Closed ericwang401 closed 1 year ago

ericwang401 commented 2 years ago

Describe the bug When the ProxmoxVE package tries to reach an unresponsive Proxmox server, it never times out.

This could be a valid IP address, but the server on the other end could be down.

When this happens, PHP-FPM is stuck waiting for GuzzleHttp to timeout or return a response, which prevents the web server from answering any other traffic.

This is problematic because a single browser could try to ping an unresponsive Proxmox server and take down an entire web server because the request will never time out.

The root cause of this issue is that get, post, delete, put, and getCSRFToken in Proxmox/Helper/Api.php LACK a timeout option, so GuzzleHttp will wait INDEFINITELY for the Proxmox server to respond.

To Reproduce Steps to reproduce the behavior:

  1. Supply a valid IP address that is unresponsive
  2. Send a request to fetch for server status on a QEMU instance

Expected behavior The request should time out within somewhere between 10-20 seconds.

Screenshots https://i.imgur.com/pnbAAbT.gif

I tried to show laravel.log, but there is not any logs because the requests haven't timed out yet.

Desktop (please complete the following information):

Server (please complete the following information):

Additional context To fix this issue, add a header specifying a timeout.

A STRONGLY recommended way to fix this is allow the developer to configure GuzzleHttp options.

This will let any person who's using this package to set a custom timeout option and also add any other headers they might need.

ericwang401 commented 2 years ago

Also, I recommend removing the try...catch statements in your code.

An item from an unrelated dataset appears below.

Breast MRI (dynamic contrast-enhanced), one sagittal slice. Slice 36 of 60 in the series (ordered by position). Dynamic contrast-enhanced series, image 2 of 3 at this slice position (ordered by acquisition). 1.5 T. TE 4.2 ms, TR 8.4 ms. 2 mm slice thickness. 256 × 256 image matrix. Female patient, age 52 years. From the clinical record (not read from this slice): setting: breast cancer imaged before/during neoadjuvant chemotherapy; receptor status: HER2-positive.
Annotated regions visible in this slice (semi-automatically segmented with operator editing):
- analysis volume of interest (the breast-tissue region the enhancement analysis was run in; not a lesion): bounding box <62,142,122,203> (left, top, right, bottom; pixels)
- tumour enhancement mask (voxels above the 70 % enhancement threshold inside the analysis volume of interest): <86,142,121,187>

It's not a great idea to catch errors and return null or print the exception. If you return null, the developer has no idea what the error is and if you print the error, the code will continue executing until it hits another exception. This current method will only result in more confusing errors that will require more hours of debugging.

I suggest either removing your try...catch statements or making your own exceptions.

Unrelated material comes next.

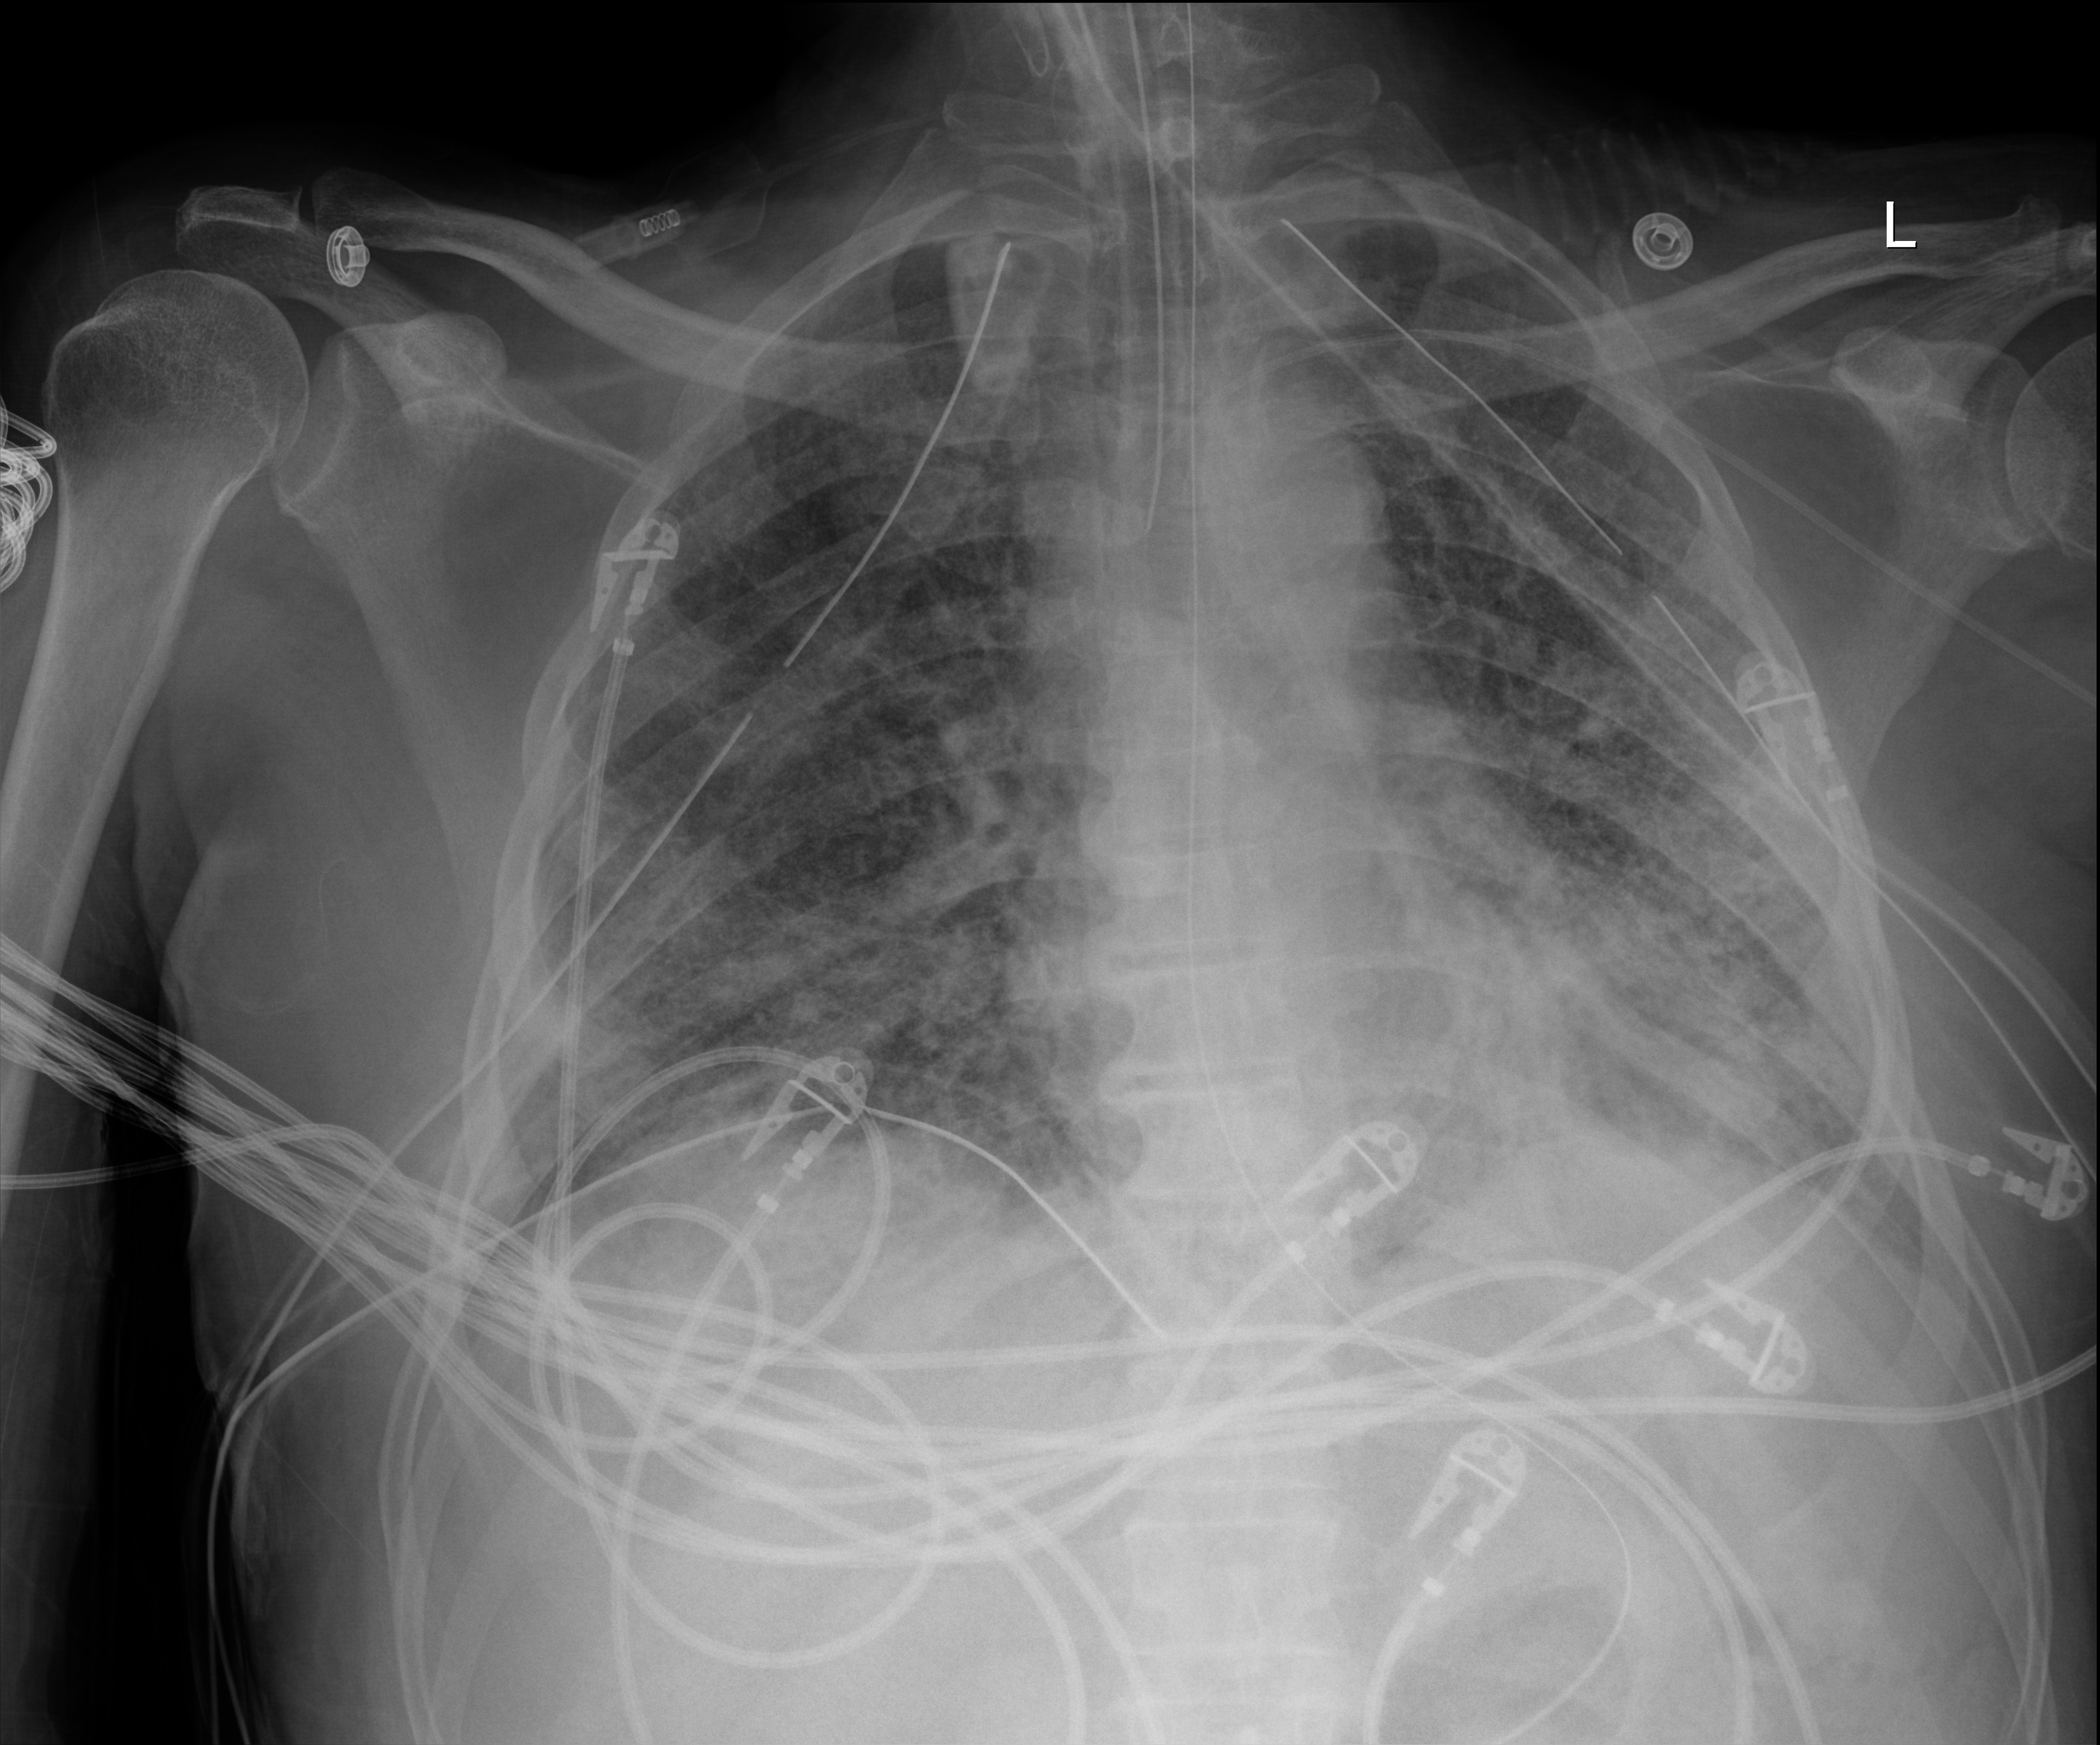
Bedside chest radiograph (digital radiography); anteroposterior (AP) projection. Male patient hospitalised with COVID-19, age 18–59 years.
From the hospital-stay record, not from the radiograph (when in the stay this image was taken is not recorded):
- admitted to intensive care during this hospital stay: yes
- mechanically ventilated during this hospital stay: yes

MrKampf commented 2 years ago

Yes, you can do that. I'm working on the library with the direct Laravel HTTP client, so that you can look at the error directly with e.g. Telescope.

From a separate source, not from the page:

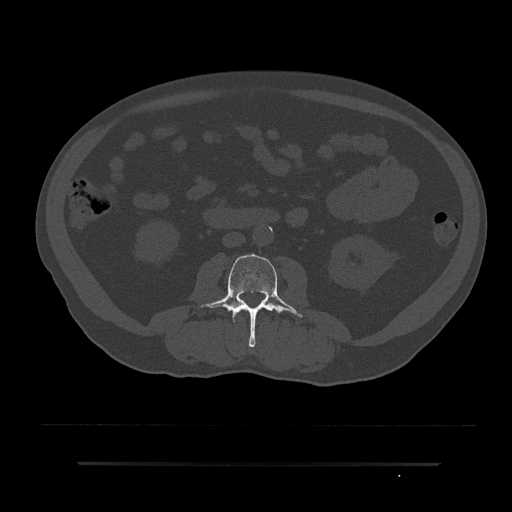
CT including the spine, one axial slice. Position 9 of 797 along the scan axis. 120 kVp. Bone window (W 1800 / L 400 HU). 512 × 512 image matrix. Patient: male, 59 years. From the clinical record (not read from this slice): primary cancer: bile ducts; vertebrae with lytic lesions (as recorded): T10.
Annotated regions visible in this slice (semi-automatically segmented with operator editing):
- L2 vertebra: box from (x=240, y=309) to (x=249, y=317) px
- L3 vertebra: (x=199, y=254)–(x=304, y=347)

You can prevent this by lowering the timeout in PHP, but I'll be happy to add some options so that you can set something like this.

MrKampf commented 2 years ago

If you are interested in testing and viewing the Laravel library just send me a short mail to daniel.engelschalk@gitcom.cloud and I will give you access ;)

ericwang401 commented 2 years ago

Yes, you can do that. I'm working on the library with the direct Laravel HTTP client, so that you can look at the error directly with e.g. Telescope.

You can prevent this by lowering the timeout in PHP, but I'll be happy to add some options so that you can set something like this.

Is it possible if an option can be added? I would appreciate it a lot! Thanks!

ericwang401 commented 2 years ago

If you are interested in testing and viewing the Laravel library just send me a short mail to daniel.engelschalk@gitcom.cloud and I will give you access ;)

I've also sent you an email. Thanks!

ericwang401 commented 1 year ago

Vulnerability is still present. Though I believe it's an intended behavior.